Task:
Some lines hold the string "title". Copy all of them from the material that follows.

Records supplied:
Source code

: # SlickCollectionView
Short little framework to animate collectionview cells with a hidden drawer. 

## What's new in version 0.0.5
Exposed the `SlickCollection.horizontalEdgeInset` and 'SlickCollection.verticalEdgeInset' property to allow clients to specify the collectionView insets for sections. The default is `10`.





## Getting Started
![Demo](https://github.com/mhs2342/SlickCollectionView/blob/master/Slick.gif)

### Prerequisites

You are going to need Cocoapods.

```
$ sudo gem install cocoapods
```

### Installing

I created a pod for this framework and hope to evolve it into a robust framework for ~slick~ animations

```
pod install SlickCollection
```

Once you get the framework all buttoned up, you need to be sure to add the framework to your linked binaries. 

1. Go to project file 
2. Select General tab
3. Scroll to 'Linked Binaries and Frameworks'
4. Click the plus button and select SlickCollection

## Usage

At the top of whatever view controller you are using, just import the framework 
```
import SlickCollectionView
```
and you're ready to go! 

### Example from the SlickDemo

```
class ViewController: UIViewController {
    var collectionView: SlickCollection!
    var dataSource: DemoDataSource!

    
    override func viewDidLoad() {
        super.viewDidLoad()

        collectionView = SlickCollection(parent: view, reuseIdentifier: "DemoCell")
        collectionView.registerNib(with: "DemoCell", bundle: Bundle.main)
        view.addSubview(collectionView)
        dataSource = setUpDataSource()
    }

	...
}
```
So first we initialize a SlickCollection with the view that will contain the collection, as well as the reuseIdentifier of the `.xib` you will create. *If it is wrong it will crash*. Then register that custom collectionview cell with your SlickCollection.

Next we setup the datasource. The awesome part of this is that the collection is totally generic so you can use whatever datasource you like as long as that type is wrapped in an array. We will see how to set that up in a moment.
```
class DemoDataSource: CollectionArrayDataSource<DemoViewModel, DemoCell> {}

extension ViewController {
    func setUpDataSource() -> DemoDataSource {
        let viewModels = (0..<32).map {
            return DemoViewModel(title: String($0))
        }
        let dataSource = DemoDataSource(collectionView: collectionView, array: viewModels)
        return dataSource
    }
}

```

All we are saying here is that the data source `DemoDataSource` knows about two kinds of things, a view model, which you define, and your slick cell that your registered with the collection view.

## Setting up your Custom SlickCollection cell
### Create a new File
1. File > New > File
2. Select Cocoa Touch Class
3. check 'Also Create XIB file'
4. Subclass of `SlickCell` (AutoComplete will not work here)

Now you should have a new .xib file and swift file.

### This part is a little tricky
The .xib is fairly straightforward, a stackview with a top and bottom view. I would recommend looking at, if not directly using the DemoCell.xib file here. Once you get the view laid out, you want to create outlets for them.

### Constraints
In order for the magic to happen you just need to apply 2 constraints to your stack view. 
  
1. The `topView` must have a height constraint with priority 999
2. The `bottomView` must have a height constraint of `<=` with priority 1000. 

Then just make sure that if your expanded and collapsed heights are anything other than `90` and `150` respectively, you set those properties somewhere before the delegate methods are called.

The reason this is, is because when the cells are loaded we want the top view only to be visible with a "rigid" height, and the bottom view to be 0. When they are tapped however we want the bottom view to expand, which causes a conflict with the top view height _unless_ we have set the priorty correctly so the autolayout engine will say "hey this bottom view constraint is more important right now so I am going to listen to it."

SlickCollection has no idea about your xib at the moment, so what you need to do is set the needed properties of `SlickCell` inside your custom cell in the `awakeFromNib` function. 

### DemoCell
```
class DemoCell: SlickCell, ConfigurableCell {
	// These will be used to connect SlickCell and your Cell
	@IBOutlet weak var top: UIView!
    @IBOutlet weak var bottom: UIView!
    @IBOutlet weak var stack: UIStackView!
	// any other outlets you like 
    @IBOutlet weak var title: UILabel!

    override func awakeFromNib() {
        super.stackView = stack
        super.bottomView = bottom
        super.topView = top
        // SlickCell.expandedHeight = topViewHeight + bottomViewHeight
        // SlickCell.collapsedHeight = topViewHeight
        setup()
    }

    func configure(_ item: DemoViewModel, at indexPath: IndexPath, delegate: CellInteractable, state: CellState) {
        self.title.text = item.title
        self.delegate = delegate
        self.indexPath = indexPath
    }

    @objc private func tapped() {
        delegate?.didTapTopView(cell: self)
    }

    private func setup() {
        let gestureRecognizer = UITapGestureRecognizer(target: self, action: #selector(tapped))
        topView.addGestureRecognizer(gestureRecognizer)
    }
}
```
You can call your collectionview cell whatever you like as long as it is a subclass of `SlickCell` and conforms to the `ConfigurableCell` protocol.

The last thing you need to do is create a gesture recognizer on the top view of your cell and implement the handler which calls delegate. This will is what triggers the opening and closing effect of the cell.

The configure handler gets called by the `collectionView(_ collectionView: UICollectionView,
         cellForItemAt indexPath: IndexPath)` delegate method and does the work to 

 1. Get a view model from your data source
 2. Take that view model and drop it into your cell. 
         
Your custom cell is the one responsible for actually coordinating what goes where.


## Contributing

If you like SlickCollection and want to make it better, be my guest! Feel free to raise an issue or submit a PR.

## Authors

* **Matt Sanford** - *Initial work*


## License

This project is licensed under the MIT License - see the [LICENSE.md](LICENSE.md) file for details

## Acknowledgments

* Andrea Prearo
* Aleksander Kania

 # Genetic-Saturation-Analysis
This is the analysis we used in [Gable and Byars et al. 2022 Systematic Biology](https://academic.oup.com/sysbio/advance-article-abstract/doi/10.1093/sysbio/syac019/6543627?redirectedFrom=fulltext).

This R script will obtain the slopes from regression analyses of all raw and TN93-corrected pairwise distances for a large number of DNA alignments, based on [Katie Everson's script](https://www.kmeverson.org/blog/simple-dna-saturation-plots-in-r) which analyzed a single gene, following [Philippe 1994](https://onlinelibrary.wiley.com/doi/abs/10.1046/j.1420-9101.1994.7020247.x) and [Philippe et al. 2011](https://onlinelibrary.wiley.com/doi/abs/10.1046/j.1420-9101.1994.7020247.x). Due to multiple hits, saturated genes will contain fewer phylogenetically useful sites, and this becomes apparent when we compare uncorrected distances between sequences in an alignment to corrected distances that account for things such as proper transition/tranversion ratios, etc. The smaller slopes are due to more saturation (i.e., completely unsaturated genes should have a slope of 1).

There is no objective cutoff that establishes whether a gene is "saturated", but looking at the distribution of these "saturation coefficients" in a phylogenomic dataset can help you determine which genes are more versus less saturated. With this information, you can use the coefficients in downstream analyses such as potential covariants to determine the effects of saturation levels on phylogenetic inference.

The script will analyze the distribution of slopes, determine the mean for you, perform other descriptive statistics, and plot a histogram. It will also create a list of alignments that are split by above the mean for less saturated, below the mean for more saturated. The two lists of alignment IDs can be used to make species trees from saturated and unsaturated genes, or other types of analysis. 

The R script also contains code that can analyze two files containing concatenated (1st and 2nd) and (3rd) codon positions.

Answer to this task:
            return DemoViewModel(title: String($0))
    @IBOutlet weak var title: UILabel!
        self.title.text = item.title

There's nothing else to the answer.